Aldermen Consider 387-Acre Annexation

Most of the land would be rezoned to light industrial.

Frederick, Md (KM) A proposed 387-acre annexation was introduced to the Frederick Board of Aldermen during Wednesday’s workshop.

The land is located along the north and south sides of Gas House Pike east of the Riverside Corporate Park. It consists three parcels: one is 165.309 acres and is know as Parcel 3; another is called Parcel 5 and is 104.952 acres; and the third one, known is Parcel 47, is 116.929 acres. Parcels 3 and 5 are located on the north side of Gas House Pike, and Parcel 47 is on the south side.

The applicants, the Renn Family, are asking that 327-acres come in as light industrial or M-1,and the rest be zoned as resource conservation. The properties are currently  classified as agriculture by the county.

The attorney for the Renns, Bruce Dean, noted that the city’s comprehensive plan does not identify this land as industrial in its comprehensive plan. He says that could mean it loses out on a great opportunity to open up more property for industrial use to entice businesses to move in and create jobs. “Opportunities are frankly flying by the city of Frederick and Frederick County and the state of Maryland to utilize industrial properties of this size. They just do not exist in the city of Frederick, or in Frederick County, or frankly anywhere to my knowledge around the DC Metropolitan area,” he said.

Chris Smariga, with Harris Smariga in Frederick, said this lack of industrial land this size makes it difficult to attract large companies to the city and the county. “A couple of times a year we do hear from people looking in the region to place big tenants,” he said. “None of these big users have been able to fit on a single piece of land yet in the city and the county.”

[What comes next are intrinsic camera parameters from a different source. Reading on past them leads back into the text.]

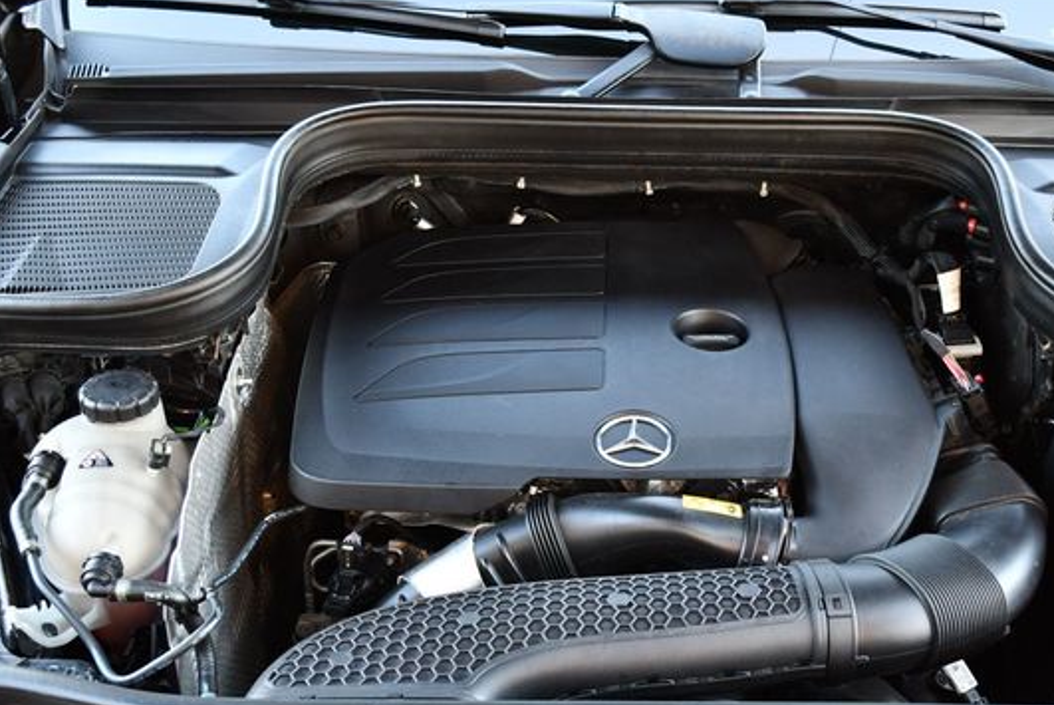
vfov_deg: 25.5
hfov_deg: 37.4
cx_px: 619
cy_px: 395
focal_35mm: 53
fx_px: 1553
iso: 900
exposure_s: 1/125
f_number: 3.8
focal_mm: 22
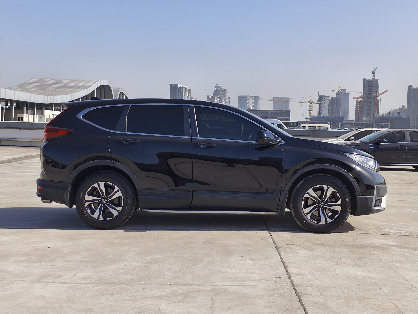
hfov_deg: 44.8
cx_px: 209
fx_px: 507
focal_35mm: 42
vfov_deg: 34.3
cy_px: 157
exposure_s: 1/2859
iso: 80
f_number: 1.6
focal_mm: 5.84
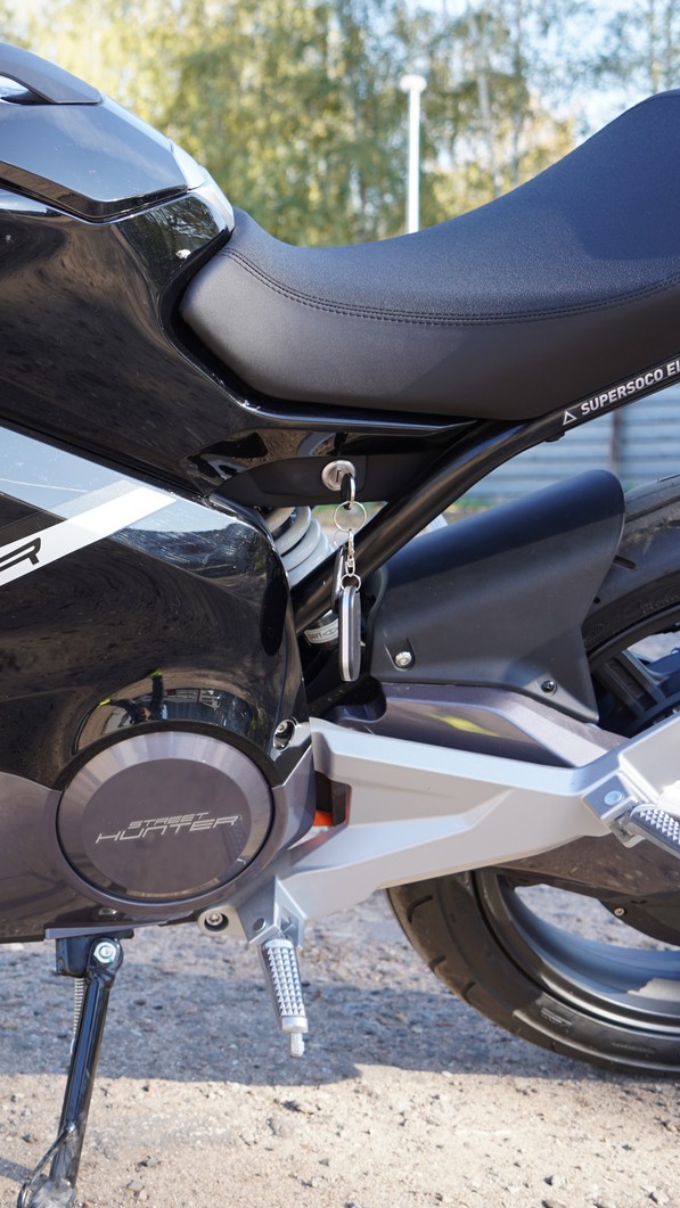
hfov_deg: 22.7
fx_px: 1538
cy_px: 613
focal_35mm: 48
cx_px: -162
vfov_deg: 42.9
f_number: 5
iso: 100
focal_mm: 30
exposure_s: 1/80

The Director of the County’s Office of Economic Development, Helen Propheter, said a property this size could encourage large businesses to move into Frederick city and the county.  But, she said, it also could be used as a retention tool, as some of these companies plan to outgrow their current . “Currently, for whatever reason, they haven’t  found what they need, and they’re asking us for an opportunity to stay here. So we do see this as a potential {retention} tool,” she said.

The Aldermen are expected to discuss this annexation at a future workshop. They need to iron out such issues as taxation, traffic, and water and sewer usage. In addition, the County has said this annexation is inconsistent with its comprehensive plan, and the city  would need request a ruling of consistency by the County Council.